WRITTEN EXERCISE 1
How would you translate the sentence "But, the restore has gone over 1.6 TB" from the pg_restore thread into Spanish?
WRITTEN EXERCISE 2
Can you pick up the pg_restore thread after its last line and write the next part?

SOURCE
^^^^^^^^^^^^^^^^

I'm doing the pg_restore now in a 1.5TB file:

*# ls -la*

postgres postgres 1575324616939 Feb 20 13:55 devdb_0.sql

But, the restore has gone over 1.6 TB

*# \l+*

1639 GB

How is that even possible?

*pg_restore command:*

/usr/pgsql-9.2/bin/pg_restore -d dbname --exit-on-error --jobs=4 --verbose
devdb_0.sql

Cheers

#2John R Pierce
pierce@hogranch.com
In reply to: drum.lucas@gmail.com (#1)
Re: pg_restore real file size

On 2/25/2016 8:26 PM, drum.lucas@gmail.com wrote:

I'm doing the pg_restore now in a 1.5TB file:

*# ls -la*

postgres postgres 1575324616939 Feb 20 13:55 devdb_0.sql

But, the restore has gone over 1.6 TB

the dump file does not contain the indexes, just CREATE INDEX statements

--
john r pierce, recycling bits in santa cruz

#3Shulgin, Oleksandr
oleksandr.shulgin@zalando.de
In reply to: John R Pierce (#2)

^^^^^^^^^^^^^^^^

DATA SHOWN
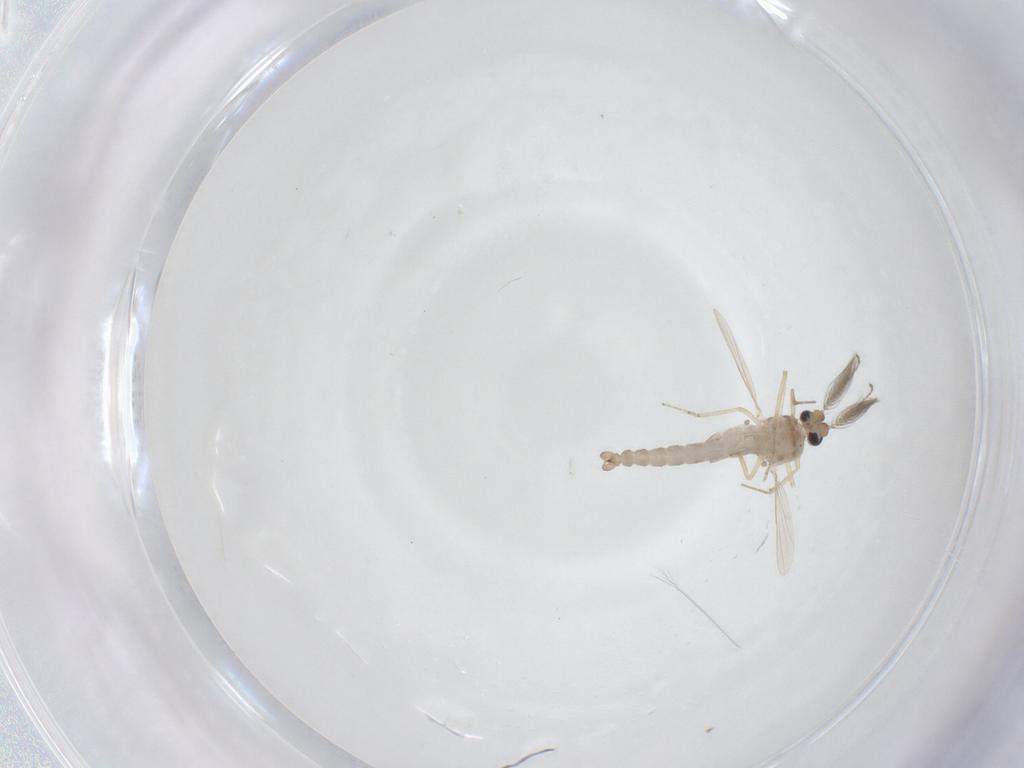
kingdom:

^^^^^^^^^^^^^^^^

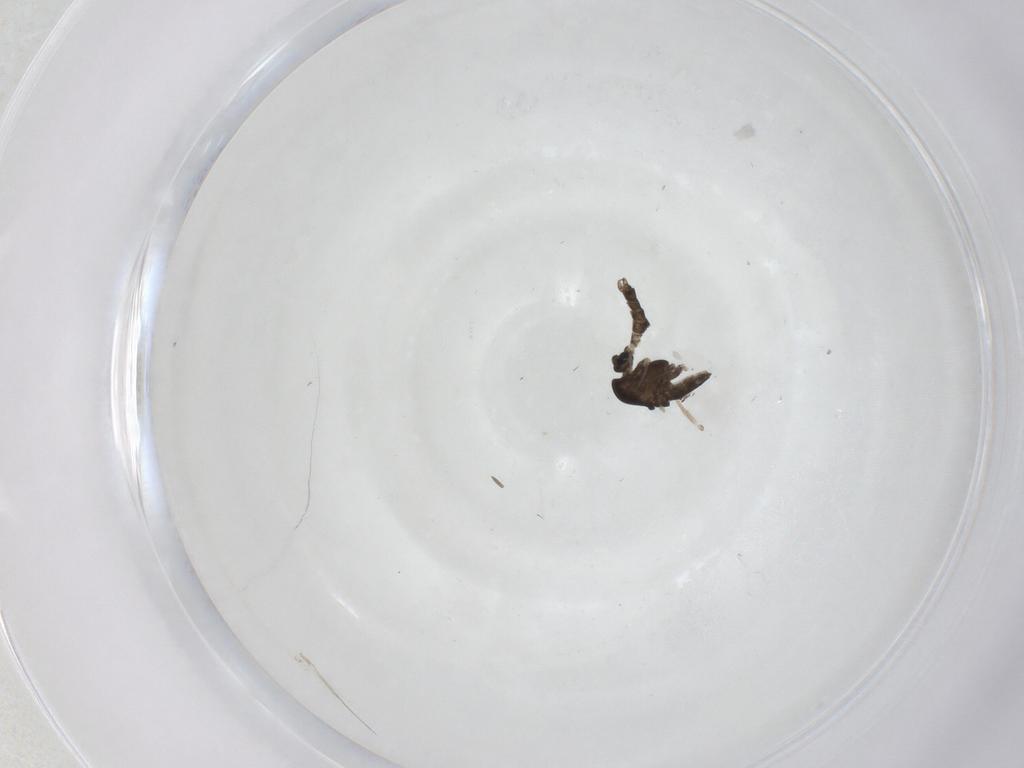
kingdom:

^^^^^^^^^^^^^^^^

EXPECTED ANSWER 1
Pero la restauración ya ha superado los 1,6 TB

EXPECTED ANSWER 2
Re: pg_restore real file size

On Fri, Feb 26, 2016 at 5:30 AM, John R Pierce <pierce@hogranch.com> wrote:

On 2/25/2016 8:26 PM, drum.lucas@gmail.com wrote:

I'm doing the pg_restore now in a 1.5TB file:

*# ls -la*

postgres postgres 1575324616939 Feb 20 13:55 devdb_0.sql

But, the restore has gone over 1.6 TB

the dump file does not contain the indexes, just CREATE INDEX statements

Not to mention that on-disk format is quite different from the SQL dump.
Due to row and page headers the on disk format could occupy more space, on
the other hand if you have a lot of numeric data which can be represented
compactly in the binary format, the restored database might occupy less
space in the end.

--
Alex

#4Alban Hertroys
haramrae@gmail.com
In reply to: John R Pierce (#2)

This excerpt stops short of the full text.